I’m always impressed that people can derive so much from a single board image and no hints. November’s Ware was my Korg KM-2 Kaoss Mixer, which sits between my decks and my vinyl-to-MP3 converter (Serato Scratch Live, a must-have for DJs). The winner is Mouser, as he gave the most insightful and detailed analysis, even though he did not guess the exact ware (although his general conclusion is correct). As I have noted in the past, correctness of the answer counts for less than the thought process of getting there. bdb also deserves an honorable mention for his cleverness in matching up the rear footprint of the device to derive the exact model number of the ware.
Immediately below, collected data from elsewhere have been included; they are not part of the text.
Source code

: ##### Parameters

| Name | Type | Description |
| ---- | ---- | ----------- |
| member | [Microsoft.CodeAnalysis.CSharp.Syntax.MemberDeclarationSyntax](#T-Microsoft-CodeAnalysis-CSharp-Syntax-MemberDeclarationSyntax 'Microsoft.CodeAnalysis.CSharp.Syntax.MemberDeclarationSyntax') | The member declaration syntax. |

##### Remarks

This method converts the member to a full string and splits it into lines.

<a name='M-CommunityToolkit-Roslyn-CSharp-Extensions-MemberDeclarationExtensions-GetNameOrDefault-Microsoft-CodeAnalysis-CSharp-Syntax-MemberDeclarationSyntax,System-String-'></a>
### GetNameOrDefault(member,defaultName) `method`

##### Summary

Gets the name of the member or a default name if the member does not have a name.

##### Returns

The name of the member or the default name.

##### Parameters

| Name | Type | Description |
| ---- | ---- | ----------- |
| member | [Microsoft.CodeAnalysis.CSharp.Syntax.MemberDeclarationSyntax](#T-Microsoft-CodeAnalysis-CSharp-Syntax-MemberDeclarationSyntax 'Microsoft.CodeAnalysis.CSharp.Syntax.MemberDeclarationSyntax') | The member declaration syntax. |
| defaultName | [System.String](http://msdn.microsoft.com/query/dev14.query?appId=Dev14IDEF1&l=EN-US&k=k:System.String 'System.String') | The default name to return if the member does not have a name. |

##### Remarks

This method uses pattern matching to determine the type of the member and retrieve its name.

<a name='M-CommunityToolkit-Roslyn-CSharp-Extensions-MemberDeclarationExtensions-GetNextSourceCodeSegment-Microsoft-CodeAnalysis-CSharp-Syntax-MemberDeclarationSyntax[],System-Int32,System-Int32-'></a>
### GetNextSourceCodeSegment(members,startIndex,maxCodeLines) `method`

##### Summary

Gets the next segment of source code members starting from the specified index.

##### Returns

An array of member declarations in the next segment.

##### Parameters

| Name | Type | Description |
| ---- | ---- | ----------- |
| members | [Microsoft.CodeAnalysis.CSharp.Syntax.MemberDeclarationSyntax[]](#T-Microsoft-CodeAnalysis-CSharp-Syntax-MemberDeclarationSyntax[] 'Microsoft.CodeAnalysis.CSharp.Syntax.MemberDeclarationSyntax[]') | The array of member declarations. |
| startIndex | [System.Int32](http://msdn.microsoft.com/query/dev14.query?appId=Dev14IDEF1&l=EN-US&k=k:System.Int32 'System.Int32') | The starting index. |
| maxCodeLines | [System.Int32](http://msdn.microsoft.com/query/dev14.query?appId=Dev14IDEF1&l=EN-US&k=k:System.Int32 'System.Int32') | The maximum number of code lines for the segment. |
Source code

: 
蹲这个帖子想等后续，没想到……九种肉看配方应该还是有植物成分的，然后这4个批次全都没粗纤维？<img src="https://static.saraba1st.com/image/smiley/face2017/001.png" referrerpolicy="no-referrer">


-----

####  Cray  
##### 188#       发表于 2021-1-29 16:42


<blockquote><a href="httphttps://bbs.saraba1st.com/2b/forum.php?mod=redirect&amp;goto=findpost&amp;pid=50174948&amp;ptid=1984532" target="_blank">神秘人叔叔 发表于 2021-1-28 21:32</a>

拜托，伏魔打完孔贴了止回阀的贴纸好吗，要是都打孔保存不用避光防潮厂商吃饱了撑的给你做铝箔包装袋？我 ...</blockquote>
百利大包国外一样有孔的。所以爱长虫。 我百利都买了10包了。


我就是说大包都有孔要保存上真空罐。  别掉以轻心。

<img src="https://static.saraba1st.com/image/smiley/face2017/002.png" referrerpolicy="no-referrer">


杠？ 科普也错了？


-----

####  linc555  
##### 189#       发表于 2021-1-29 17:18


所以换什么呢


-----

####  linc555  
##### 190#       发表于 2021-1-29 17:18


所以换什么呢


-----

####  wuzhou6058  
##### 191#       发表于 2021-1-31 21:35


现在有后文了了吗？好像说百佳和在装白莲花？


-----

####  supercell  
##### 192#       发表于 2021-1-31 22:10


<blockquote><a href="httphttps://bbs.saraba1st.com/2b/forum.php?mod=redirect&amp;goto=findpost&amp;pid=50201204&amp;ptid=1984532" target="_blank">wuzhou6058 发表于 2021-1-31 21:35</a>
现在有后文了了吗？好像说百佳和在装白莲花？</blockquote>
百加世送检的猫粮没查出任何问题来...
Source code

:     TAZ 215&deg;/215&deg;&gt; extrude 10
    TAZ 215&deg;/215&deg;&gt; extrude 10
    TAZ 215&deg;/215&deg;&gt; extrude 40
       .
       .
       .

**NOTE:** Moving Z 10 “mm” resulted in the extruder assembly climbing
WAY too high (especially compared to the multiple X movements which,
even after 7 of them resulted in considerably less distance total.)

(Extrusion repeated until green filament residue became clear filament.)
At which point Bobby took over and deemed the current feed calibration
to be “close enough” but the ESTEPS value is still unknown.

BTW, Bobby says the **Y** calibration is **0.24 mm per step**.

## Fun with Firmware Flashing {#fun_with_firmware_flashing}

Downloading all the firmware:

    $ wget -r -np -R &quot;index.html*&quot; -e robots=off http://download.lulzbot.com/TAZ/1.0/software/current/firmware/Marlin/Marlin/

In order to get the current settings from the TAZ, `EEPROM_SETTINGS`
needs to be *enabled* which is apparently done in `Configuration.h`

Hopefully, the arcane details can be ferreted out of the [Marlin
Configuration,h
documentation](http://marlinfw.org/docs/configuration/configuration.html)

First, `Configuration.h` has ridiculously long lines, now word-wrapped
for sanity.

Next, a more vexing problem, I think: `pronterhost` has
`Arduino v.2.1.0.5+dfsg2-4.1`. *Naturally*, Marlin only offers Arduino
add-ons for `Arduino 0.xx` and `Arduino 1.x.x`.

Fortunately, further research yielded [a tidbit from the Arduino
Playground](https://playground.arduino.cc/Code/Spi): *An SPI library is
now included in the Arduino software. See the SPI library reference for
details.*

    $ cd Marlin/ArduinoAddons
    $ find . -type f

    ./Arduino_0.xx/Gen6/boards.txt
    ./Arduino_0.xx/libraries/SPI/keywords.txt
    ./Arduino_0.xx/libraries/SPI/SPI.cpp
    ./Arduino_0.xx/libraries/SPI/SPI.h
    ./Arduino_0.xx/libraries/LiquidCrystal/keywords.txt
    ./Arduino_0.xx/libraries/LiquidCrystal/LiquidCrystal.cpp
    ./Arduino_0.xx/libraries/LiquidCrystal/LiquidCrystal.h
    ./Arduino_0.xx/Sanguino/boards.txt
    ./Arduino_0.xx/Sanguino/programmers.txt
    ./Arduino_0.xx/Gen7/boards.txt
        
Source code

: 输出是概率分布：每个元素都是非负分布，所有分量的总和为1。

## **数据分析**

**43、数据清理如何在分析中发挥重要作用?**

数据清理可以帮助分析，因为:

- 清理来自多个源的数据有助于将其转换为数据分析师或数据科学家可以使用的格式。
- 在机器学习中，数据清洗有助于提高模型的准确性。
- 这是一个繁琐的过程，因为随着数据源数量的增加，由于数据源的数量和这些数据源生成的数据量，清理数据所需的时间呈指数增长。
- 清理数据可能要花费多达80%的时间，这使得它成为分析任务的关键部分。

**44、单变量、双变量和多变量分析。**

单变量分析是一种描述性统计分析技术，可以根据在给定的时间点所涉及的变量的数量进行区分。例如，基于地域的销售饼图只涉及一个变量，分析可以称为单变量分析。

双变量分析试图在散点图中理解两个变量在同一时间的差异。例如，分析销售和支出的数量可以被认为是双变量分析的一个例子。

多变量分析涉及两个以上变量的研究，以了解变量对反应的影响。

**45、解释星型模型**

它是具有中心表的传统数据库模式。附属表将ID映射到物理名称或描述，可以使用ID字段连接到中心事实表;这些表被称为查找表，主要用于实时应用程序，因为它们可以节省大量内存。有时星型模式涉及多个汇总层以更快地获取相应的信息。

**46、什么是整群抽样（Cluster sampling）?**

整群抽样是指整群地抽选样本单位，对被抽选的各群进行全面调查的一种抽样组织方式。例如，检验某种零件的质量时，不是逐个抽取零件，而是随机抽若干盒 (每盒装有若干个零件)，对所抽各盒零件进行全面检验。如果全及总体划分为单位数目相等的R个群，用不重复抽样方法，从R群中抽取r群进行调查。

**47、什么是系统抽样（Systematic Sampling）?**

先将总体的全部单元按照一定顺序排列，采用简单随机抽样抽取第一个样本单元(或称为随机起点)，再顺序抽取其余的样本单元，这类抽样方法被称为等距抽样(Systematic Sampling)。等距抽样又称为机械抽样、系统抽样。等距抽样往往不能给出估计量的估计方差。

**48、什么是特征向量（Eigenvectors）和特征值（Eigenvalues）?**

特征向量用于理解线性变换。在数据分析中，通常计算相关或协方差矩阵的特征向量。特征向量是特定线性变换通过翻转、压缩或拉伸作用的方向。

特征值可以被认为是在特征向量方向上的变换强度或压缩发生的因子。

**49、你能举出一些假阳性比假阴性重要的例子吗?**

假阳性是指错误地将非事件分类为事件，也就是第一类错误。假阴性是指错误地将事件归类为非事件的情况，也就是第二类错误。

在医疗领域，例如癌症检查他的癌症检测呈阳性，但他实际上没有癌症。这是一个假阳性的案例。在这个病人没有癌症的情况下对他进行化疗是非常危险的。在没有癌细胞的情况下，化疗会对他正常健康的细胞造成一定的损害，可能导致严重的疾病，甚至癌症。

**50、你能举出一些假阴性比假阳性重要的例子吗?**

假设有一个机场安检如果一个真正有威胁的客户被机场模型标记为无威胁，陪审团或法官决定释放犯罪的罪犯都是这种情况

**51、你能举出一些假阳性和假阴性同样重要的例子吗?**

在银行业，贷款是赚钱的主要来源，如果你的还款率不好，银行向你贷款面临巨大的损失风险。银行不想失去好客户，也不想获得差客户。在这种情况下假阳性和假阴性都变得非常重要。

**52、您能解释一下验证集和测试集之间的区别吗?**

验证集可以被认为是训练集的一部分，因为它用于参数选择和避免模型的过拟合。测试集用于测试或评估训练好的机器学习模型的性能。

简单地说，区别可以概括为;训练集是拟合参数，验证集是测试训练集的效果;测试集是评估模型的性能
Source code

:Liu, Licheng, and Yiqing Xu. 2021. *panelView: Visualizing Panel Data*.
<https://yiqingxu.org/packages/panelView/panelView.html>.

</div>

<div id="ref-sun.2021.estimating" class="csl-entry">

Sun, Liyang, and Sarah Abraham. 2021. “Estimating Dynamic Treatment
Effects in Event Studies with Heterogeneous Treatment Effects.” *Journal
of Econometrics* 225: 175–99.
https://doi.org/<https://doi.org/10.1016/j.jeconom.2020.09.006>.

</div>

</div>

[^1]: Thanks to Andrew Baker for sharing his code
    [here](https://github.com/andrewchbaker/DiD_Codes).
Many people were thrown off by the 40-pin dual-row 0.1″ pitch header in the lower right corner of the picture; the ATA hard drive standard uses an identical connector. However, ribbon cable headers are not unique to the ATA standard, so some caution needs to be applied when trying to identify such a connector. In this case, the connector is a proprietary internal general-purpose I/O header connected to other peripherals within the unit. The connector distinguishes itself from an ATA header through its pinout. A header for an ATA bus has grounds at certain pin locations. In this photograph, one can see that these locations are pinned out as signals, ruling out the possibility of it functioning as an ATA bus connector (or if it is, it is highly non-standard for some arcane reason). Also, the bank of series resistors adjacent to connector is unusual for an IDE/ATA header.

I’ve always found it interesting how each piece of hardware has a certain look and feel to it. In fact, the board has a distinctly Japanese-designed look and feel to it. The tented vias, the color of the solder mask, and the silkscreen styling, along with the component selection, is reminiscent of many other designs I’ve seen come out of Japanese design houses, in particular, the mainboard of my old Casio FX-7000 graphing calculator looked like it was fabbed in a very similar process…and in fact, I just looked up the Corporate History of Korg, and it is a Japanese corporation. It’s always interesting to note how regional biases tend to inform certain design motifs. Check out the HP 2600 N teardown from a while ago, and look at the engine board as another example of a board that smells of Japanese engineering.